- **THE TASK**:
In the following material, identify every line holding the string "YSize" and return it.

- **DATA**:

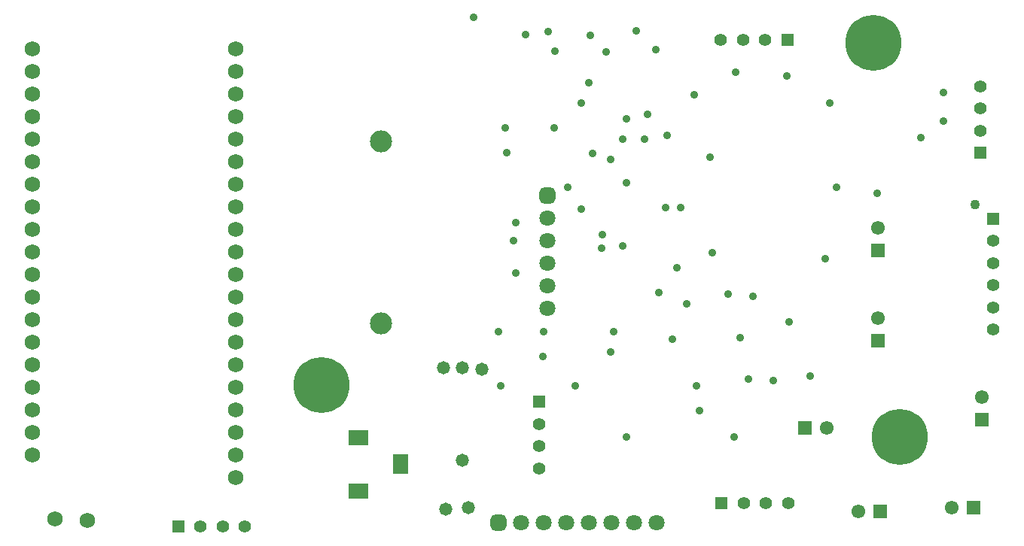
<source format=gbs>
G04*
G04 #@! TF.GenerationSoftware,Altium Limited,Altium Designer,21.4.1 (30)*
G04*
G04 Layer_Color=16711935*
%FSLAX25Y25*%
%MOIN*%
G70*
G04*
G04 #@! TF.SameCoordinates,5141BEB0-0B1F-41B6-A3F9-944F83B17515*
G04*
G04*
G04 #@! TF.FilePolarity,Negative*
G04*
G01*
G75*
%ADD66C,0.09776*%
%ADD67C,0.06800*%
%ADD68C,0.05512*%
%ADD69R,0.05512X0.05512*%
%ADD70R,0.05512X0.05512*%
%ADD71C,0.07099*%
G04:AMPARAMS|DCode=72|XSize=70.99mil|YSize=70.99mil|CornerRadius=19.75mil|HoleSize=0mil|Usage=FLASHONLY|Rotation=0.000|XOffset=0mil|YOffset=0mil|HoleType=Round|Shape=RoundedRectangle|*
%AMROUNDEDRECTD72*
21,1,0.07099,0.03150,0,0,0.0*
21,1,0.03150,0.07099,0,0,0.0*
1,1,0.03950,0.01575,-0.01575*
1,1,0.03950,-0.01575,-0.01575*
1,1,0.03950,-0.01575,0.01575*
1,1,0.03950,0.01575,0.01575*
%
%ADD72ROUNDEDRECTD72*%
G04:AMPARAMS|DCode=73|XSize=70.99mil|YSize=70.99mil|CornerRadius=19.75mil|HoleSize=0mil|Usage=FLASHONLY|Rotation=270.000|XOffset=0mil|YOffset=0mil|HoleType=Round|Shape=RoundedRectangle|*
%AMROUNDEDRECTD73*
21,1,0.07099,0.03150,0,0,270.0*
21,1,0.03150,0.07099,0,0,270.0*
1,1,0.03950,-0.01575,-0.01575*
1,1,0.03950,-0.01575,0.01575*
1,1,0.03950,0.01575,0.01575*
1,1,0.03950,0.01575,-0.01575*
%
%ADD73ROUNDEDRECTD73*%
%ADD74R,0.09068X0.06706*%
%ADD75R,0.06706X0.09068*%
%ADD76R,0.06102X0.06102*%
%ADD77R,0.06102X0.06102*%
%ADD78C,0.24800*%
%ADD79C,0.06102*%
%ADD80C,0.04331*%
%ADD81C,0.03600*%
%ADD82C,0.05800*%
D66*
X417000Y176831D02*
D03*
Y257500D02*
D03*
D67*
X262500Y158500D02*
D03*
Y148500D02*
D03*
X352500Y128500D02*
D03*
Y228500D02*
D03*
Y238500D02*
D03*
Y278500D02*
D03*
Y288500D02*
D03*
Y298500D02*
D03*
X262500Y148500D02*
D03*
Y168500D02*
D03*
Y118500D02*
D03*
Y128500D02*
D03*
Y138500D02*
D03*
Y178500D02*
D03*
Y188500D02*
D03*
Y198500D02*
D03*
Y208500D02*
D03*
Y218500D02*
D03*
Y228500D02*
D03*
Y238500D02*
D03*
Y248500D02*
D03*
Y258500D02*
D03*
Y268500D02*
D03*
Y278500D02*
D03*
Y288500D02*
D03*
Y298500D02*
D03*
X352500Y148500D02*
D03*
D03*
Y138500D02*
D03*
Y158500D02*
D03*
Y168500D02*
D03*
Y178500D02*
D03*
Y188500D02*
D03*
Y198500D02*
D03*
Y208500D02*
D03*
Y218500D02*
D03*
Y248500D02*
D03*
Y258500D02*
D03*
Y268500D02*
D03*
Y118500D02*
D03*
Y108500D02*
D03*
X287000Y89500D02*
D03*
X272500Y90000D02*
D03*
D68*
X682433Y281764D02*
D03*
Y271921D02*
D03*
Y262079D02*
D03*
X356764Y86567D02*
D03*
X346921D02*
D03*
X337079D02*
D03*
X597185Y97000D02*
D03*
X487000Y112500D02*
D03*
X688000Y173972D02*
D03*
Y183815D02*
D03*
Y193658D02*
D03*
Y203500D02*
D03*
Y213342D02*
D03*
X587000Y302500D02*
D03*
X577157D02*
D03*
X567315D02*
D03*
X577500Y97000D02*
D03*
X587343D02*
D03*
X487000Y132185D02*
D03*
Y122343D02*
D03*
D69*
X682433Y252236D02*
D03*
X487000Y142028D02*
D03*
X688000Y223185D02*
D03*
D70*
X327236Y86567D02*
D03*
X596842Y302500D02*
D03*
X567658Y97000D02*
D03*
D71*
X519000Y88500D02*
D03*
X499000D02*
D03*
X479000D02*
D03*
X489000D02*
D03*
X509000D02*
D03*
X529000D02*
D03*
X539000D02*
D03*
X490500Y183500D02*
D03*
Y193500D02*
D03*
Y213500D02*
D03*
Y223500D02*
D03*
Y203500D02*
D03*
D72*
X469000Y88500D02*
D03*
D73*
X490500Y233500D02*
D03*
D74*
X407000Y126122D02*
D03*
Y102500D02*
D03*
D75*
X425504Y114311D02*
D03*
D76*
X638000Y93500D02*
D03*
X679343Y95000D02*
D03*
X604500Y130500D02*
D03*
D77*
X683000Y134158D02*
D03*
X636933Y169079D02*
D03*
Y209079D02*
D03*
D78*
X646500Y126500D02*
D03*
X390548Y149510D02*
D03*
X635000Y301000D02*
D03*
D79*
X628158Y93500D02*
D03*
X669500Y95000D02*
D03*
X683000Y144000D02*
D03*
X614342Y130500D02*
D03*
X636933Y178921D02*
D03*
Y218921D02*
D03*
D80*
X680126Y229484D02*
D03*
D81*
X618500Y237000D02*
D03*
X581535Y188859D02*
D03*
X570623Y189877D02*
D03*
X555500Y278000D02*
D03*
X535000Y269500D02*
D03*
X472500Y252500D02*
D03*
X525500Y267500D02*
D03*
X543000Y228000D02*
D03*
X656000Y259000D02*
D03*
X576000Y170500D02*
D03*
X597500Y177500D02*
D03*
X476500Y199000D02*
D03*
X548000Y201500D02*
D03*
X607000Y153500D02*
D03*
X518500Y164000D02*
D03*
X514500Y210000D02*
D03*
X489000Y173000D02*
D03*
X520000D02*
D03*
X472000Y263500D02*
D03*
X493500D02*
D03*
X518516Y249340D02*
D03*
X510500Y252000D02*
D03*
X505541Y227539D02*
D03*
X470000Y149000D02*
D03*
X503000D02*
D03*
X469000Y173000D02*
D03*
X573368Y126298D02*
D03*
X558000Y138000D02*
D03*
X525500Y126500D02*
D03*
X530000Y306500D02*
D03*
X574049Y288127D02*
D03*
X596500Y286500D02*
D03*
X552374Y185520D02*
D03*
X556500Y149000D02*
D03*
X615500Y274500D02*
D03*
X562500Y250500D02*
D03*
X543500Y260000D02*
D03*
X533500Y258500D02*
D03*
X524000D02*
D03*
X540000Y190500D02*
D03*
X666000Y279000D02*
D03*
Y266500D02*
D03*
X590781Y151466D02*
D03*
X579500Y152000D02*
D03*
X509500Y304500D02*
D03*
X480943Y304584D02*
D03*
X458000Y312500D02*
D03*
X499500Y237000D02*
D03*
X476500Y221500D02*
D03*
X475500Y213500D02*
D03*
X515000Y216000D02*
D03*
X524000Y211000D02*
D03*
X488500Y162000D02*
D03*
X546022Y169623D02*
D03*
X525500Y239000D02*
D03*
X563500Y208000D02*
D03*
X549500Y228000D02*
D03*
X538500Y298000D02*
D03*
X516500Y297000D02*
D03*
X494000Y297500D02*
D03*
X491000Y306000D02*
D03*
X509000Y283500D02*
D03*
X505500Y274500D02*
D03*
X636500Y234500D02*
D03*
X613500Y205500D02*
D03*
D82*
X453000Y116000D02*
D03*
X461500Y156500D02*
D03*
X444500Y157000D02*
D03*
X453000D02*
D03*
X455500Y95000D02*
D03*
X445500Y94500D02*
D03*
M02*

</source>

* * *

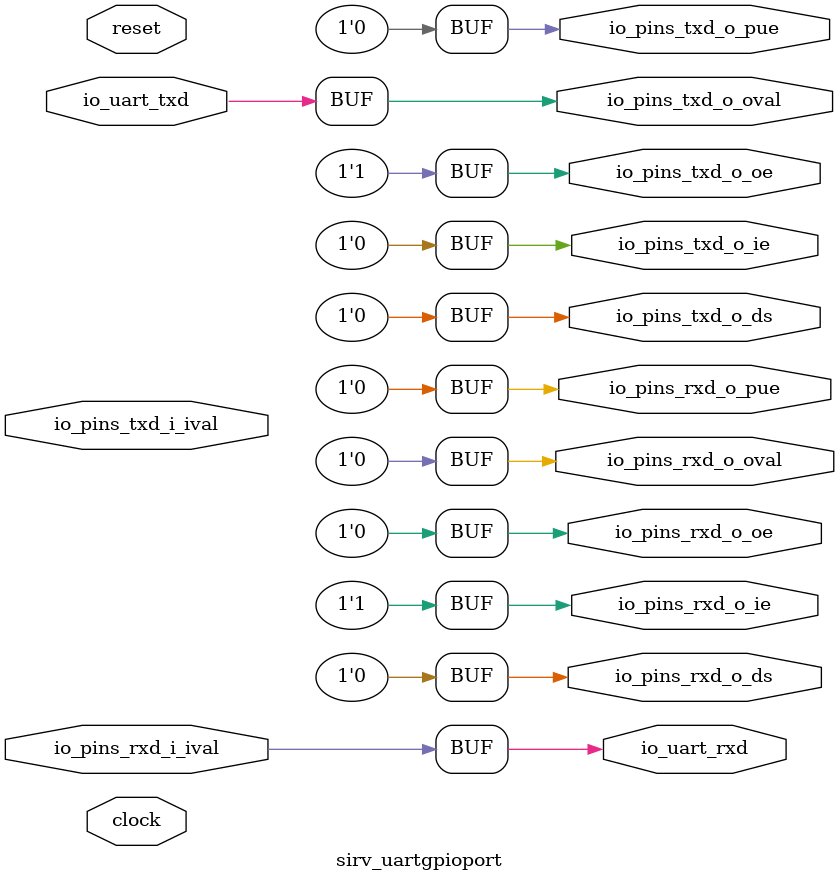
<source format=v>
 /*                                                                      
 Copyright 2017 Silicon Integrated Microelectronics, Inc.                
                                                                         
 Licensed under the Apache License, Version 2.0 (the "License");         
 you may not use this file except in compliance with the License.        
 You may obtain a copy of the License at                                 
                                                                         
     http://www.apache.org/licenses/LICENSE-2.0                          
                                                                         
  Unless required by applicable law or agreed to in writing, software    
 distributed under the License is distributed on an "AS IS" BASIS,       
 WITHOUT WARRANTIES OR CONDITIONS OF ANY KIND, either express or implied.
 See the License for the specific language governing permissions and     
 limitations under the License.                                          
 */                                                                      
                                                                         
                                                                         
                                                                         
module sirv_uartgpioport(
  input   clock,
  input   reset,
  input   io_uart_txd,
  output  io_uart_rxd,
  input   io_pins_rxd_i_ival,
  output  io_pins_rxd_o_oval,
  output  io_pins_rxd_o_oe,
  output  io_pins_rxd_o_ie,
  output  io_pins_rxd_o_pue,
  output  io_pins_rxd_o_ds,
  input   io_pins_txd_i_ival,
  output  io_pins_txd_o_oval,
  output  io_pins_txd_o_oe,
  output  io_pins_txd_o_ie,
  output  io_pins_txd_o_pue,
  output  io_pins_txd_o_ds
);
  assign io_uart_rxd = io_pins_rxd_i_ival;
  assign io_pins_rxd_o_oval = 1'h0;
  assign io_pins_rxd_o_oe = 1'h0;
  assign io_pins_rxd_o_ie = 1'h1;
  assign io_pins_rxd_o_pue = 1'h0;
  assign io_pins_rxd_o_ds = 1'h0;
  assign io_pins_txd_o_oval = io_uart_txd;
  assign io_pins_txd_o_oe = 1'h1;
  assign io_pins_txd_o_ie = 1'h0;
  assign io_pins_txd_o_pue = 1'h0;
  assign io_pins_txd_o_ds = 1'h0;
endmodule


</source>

- **SOLUTION FOR THIS PROBLEM**:
G04:AMPARAMS|DCode=72|XSize=70.99mil|YSize=70.99mil|CornerRadius=19.75mil|HoleSize=0mil|Usage=FLASHONLY|Rotation=0.000|XOffset=0mil|YOffset=0mil|HoleType=Round|Shape=RoundedRectangle|*
G04:AMPARAMS|DCode=73|XSize=70.99mil|YSize=70.99mil|CornerRadius=19.75mil|HoleSize=0mil|Usage=FLASHONLY|Rotation=270.000|XOffset=0mil|YOffset=0mil|HoleType=Round|Shape=RoundedRectangle|*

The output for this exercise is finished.